Two interesting columns are published today, each addressing some of the problems with current risk communication, and with public perception of risk.
The Washington Post has another excellent piece by the Dartmouth team of Woloshin-Schwartz-Welch, this one on how the flu death risk is often exaggerated, and so is the possible benefit of the flu vaccine.
The New York Times offers physician Abigail Zuger's essay, "Scare Yourself Silly, but the Real Terrors Are at Your Feet." She writes: "Of four patients I saw in a single hour last week, three announced how scared they were of the avian flu. I reassured them, but there was quite a bit I did not say, and here it is.

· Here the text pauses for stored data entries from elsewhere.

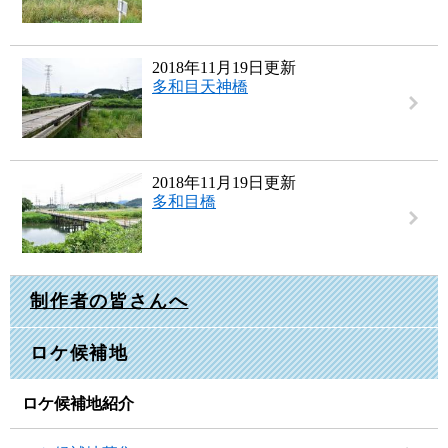
2018年11月19日更新
多和目天神橋
2018年11月19日更新
多和目橋
制作者の皆さんへ
ロケ候補地
ロケ候補地紹介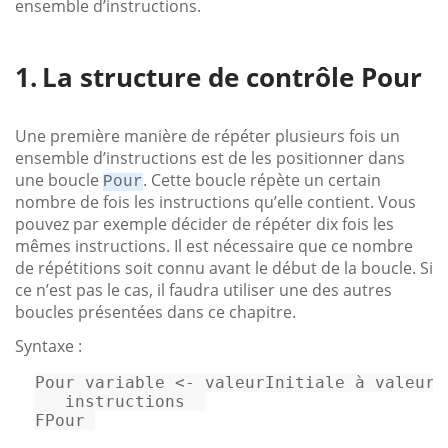
ensemble d’instructions.
La structure de contrôle Pour
Une première manière de répéter plusieurs fois un
ensemble d’instructions est de les positionner dans
une boucle
. Cette boucle répète un certain
Pour
nombre de fois les instructions qu’elle contient. Vous
pouvez par exemple décider de répéter dix fois les
mêmes instructions. Il est nécessaire que ce nombre
de répétitions soit connu avant le début de la boucle. Si
ce n’est pas le cas, il faudra utiliser une des autres
boucles présentées dans ce chapitre.
Syntaxe :
Pour variable 
<-
 valeurInitiale à valeurFi
   instructions  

I did not say: If you want to be scared, then how about that drug habit of yours you think I don't know about? How about the fact that you are 100 pounds overweight and eat nothing but junk? How about the fact that in a few short months Medicaid is going to stop paying for your very expensive medications and no one knows how just high that Medicare Part D deductible and co-payment are going to be? I did not say: If you want something to be scared of, how about the drug-resistant Klebsiella that is all over this very hospital, an ordinary run-of-the-mill bacterial strain that has become so resistant to so many antibiotics that we've had to resurrect a few we stopped using 30 years ago because they were so toxic. ... Apparently they all lack the drama, the suspense, the titillating worst-case situations that energize our politicians and turn into a really newsworthy health care scare."